● ACTION ITEM
A verbatim copy of the line containing "L-3: 35091431 -> 31000000" and all lines after it, up to and including the final line of the records, is the only acceptable output.

[Version difference data]
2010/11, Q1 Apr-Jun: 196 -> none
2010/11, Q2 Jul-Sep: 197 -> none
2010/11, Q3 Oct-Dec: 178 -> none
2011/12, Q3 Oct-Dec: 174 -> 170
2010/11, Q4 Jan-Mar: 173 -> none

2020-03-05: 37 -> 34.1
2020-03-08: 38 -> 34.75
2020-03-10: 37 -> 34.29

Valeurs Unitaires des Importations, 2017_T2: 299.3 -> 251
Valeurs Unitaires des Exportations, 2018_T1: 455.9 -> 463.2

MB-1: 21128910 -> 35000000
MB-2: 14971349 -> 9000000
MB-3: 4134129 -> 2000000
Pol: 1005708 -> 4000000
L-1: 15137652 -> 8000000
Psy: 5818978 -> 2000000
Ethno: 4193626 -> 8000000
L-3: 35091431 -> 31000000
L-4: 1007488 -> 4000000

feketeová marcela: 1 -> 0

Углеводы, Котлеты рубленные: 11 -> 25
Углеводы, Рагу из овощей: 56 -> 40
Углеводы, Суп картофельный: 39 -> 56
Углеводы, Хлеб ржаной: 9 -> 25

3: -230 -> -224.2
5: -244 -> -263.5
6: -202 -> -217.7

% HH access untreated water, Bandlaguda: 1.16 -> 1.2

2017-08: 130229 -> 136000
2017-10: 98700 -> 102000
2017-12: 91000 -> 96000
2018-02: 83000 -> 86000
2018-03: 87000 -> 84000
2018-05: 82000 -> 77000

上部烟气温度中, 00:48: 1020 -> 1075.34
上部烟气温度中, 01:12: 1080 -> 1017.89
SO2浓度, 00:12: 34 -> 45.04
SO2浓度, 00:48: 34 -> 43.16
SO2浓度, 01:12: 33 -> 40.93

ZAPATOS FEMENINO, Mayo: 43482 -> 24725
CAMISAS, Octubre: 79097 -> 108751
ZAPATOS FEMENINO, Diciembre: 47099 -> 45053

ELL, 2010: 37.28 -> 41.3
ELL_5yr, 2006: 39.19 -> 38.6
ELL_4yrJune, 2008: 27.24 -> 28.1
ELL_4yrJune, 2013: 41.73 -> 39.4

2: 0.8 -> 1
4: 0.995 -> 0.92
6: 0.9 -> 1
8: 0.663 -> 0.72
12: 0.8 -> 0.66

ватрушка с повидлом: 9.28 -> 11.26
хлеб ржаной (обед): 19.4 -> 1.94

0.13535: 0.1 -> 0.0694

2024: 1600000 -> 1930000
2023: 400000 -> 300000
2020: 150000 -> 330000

● RESULT
L-3: 35091431 -> 31000000
L-4: 1007488 -> 4000000

feketeová marcela: 1 -> 0

Углеводы, Котлеты рубленные: 11 -> 25
Углеводы, Рагу из овощей: 56 -> 40
Углеводы, Суп картофельный: 39 -> 56
Углеводы, Хлеб ржаной: 9 -> 25

3: -230 -> -224.2
5: -244 -> -263.5
6: -202 -> -217.7

% HH access untreated water, Bandlaguda: 1.16 -> 1.2

2017-08: 130229 -> 136000
2017-10: 98700 -> 102000
2017-12: 91000 -> 96000
2018-02: 83000 -> 86000
2018-03: 87000 -> 84000
2018-05: 82000 -> 77000

上部烟气温度中, 00:48: 1020 -> 1075.34
上部烟气温度中, 01:12: 1080 -> 1017.89
SO2浓度, 00:12: 34 -> 45.04
SO2浓度, 00:48: 34 -> 43.16
SO2浓度, 01:12: 33 -> 40.93

ZAPATOS FEMENINO, Mayo: 43482 -> 24725
CAMISAS, Octubre: 79097 -> 108751
ZAPATOS FEMENINO, Diciembre: 47099 -> 45053

ELL, 2010: 37.28 -> 41.3
ELL_5yr, 2006: 39.19 -> 38.6
ELL_4yrJune, 2008: 27.24 -> 28.1
ELL_4yrJune, 2013: 41.73 -> 39.4

2: 0.8 -> 1
4: 0.995 -> 0.92
6: 0.9 -> 1
8: 0.663 -> 0.72
12: 0.8 -> 0.66

ватрушка с повидлом: 9.28 -> 11.26
хлеб ржаной (обед): 19.4 -> 1.94

0.13535: 0.1 -> 0.0694

2024: 1600000 -> 1930000
2023: 400000 -> 300000
2020: 150000 -> 330000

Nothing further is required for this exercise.